[MATERIAL PROVIDED]:
************
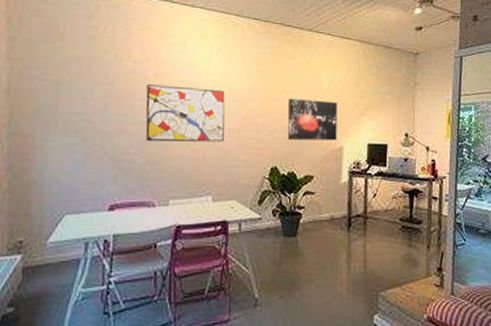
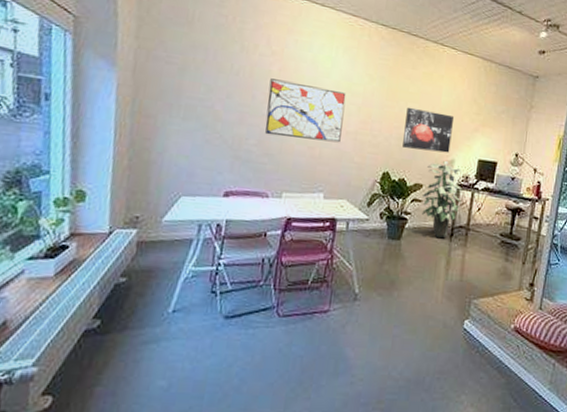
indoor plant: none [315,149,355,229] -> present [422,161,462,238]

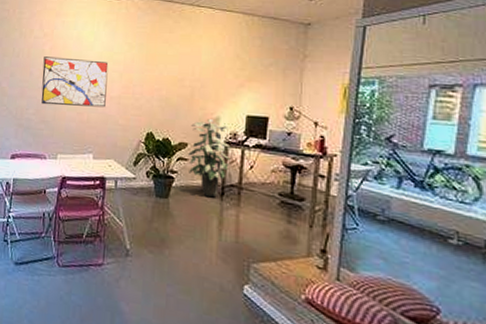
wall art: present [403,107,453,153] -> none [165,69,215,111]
************
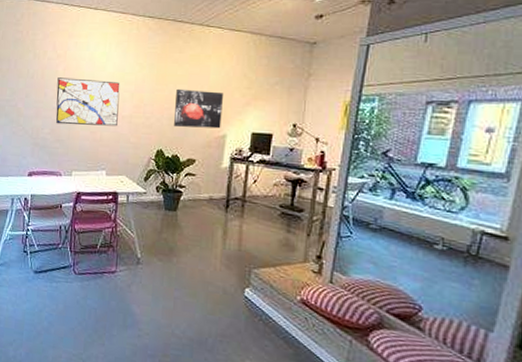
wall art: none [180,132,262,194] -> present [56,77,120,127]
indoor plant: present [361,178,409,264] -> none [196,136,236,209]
************
[TASK BRIEF]: Set the pictures aside and transcribe exactly the stretch of lines above, beginning with the one holding "indoor plant: none" and ending with the one holding "wall art: present".

[RESULT BELOW]:
indoor plant: none [315,149,355,229] -> present [422,161,462,238]

wall art: present [403,107,453,153] -> none [165,69,215,111]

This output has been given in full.